Faithful Unto Death by Caroline Graham is a Midsomer Murder Mystery. I’ve enjoyed watching the TV series over the years. Midsomer is obviously a dangerous place to live with all those murders happening so regularly, but they are not the gory kind – it’s murder of a sanitised nature. Inspector Barnaby is a genial character, although an astute detective, one who is not quite up to date with modern police methods but relies on intuition and thinking.

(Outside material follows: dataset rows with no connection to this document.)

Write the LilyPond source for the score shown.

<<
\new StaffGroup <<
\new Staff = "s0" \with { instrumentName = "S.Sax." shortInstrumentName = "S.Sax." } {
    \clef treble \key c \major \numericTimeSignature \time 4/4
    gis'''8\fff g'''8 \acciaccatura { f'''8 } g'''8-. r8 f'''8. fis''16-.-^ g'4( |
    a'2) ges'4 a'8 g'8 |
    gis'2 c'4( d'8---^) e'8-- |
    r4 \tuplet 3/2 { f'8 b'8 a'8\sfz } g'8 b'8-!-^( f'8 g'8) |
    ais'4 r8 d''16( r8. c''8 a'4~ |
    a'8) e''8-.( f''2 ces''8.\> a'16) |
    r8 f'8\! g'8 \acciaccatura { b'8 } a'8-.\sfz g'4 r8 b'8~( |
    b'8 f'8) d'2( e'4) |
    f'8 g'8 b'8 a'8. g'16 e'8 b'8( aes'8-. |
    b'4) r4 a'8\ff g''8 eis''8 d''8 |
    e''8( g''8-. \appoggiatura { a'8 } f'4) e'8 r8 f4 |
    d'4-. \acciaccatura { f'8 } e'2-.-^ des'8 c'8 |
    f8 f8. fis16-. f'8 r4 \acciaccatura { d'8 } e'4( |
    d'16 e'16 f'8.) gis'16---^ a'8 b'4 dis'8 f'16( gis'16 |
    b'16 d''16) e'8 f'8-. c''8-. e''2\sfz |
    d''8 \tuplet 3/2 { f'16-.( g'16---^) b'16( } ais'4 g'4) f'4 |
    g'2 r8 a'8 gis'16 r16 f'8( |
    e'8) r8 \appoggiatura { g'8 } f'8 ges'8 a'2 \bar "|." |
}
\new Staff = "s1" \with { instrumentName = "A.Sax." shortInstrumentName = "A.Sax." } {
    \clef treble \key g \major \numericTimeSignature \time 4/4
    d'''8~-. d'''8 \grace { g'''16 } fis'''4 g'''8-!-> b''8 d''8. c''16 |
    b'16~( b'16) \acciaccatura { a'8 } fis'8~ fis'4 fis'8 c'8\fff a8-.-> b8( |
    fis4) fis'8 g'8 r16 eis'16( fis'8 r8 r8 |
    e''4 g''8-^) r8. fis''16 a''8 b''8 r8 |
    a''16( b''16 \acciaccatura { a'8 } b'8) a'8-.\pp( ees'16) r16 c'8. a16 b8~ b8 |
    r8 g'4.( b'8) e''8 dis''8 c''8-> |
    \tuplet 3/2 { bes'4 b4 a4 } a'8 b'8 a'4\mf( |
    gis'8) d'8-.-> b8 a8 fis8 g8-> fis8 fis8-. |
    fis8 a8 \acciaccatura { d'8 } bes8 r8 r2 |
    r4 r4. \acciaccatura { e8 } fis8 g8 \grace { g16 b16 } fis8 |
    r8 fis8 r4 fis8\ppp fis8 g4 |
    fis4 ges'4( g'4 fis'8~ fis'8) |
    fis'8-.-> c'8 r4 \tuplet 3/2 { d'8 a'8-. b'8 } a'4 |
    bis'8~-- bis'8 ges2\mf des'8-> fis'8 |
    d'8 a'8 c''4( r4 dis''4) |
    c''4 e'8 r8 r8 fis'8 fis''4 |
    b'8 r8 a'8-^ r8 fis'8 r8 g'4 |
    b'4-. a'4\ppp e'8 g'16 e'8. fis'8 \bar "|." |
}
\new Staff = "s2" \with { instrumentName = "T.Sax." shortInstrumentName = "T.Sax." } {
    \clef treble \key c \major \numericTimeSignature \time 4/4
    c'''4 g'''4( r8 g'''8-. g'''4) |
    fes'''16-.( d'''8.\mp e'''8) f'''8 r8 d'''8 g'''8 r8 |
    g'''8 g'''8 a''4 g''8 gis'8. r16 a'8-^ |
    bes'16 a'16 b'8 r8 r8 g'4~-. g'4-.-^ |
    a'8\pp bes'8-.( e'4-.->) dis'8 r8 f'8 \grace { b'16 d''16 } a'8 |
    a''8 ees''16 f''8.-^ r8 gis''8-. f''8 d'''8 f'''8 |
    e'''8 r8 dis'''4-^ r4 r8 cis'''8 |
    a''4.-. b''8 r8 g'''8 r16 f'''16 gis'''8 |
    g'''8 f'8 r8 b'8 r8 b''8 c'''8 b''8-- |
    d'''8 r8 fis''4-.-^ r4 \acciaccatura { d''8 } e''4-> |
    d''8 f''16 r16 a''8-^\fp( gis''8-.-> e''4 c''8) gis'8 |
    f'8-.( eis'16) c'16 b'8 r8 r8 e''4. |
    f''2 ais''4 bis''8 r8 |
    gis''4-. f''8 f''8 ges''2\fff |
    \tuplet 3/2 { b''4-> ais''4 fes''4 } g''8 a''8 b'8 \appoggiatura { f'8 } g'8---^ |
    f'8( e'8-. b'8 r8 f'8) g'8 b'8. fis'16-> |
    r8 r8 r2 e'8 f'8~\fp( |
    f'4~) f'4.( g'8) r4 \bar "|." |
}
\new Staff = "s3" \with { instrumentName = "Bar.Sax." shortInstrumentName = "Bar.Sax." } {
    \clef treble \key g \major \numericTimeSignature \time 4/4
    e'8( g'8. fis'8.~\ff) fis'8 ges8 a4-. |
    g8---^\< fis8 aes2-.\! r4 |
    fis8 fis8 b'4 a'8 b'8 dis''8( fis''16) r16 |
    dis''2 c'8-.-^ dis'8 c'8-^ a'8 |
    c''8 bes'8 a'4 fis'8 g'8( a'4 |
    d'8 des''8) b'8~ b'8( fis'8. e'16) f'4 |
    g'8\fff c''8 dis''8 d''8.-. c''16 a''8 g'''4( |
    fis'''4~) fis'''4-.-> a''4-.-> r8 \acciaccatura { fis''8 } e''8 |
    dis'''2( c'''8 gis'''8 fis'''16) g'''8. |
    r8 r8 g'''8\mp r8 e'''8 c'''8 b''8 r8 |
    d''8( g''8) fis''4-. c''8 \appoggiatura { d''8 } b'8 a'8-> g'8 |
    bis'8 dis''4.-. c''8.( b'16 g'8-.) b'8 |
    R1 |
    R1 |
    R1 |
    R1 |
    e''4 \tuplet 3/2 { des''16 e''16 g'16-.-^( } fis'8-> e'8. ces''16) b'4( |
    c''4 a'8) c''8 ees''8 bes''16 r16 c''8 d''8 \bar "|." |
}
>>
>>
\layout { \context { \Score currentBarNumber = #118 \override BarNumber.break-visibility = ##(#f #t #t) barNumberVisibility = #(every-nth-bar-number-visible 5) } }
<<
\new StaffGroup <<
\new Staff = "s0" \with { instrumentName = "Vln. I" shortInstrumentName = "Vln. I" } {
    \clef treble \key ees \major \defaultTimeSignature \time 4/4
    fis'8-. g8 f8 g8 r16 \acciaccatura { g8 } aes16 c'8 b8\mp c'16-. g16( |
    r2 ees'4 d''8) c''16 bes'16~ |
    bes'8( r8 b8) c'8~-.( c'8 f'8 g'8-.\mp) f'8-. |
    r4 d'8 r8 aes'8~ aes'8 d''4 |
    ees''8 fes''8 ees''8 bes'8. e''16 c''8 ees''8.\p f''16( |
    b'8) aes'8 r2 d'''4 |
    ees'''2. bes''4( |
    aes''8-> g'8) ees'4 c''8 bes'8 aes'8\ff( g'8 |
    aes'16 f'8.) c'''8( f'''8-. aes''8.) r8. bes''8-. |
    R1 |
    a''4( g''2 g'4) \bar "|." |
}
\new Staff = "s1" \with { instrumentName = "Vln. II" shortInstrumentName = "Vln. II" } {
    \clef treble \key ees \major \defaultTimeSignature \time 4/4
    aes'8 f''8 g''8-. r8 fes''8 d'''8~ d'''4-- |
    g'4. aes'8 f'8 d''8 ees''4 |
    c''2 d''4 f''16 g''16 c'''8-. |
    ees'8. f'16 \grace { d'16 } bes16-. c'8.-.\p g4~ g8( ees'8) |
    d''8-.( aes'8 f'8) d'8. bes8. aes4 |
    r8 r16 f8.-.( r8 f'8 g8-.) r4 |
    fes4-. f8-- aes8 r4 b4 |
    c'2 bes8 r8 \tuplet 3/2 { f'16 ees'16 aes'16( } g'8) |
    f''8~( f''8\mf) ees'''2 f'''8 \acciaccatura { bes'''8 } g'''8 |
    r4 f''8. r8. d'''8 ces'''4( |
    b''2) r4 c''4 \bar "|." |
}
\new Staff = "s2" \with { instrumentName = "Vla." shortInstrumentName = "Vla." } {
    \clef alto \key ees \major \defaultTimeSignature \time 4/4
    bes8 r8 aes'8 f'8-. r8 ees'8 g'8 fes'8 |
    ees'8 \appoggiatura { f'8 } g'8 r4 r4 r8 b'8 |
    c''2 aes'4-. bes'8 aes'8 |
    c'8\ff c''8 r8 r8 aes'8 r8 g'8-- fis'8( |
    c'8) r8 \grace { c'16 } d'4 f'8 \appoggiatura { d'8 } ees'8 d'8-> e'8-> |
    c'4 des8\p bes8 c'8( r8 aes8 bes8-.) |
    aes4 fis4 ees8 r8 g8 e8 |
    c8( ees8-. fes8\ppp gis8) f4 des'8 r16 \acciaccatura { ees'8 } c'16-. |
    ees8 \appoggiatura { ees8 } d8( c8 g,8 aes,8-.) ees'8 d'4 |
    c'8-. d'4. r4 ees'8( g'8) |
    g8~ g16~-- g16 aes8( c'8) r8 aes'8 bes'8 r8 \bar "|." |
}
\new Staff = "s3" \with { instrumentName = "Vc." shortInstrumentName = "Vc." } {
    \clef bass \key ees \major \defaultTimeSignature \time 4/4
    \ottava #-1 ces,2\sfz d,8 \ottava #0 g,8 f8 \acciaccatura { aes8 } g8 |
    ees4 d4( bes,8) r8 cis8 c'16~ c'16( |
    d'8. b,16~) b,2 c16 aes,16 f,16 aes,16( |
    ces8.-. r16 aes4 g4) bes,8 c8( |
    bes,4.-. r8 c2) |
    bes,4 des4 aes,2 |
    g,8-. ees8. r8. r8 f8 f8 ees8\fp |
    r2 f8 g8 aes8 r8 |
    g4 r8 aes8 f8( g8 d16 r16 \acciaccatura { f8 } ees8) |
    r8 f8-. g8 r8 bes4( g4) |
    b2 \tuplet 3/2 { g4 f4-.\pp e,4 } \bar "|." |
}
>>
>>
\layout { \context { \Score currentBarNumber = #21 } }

So I was a bit surprised reading this book that the characters are a bit different, especially Sergeant Troy who is nothing like the TV character. On TV Troy was a bit naive and usually didn’t have much of a clue about solving the murders, but a likeable chap who got on OK with Barnaby. Troy in the book is sharper, meaner, spiteful and inwardly critical of Barnaby. He’s insecure, resentful and sees any creative or intellectual prowess in others as a criticism of his own life.
Set in Fawcett Green, an unspoilt peaceful village the book begins with the disappearance of Simone Hollingsworth, soon followed by her distraught husband’s death, apparently suicide, then the disappearance of their neighbour’s daughter. Barnaby and Troy, with the doubtful assistance of the local policeman Constable Perrot work their way through interviewing the village’s inhabitants and gradually unravel the mystery.
It’s an entertaining and satisfying book, full of detail and clues as to the eventual outcome, which I did work out before the end. The characters stand out as real people, and are described with humour and empathy. I don’t remember seeing this on TV but reading about it online it seems it’s differed from the book, so that’s not too surprising. As in the TV version Barnaby is a patient, tolerant man, also a bit grumpy and moody, who is trying and failing to lose weight, and who loves music. So many fictional detectives seem to like music and food!
This is the first Midsomer Murder mystery I’ve read and much as I like the TV series I prefer the book version – it has more bite and more substance. I’m taking part in the Cozy Mystery Challenge and although I’m still not too sure about the classification of “cozy” murder mysteries, I think this book can count as one.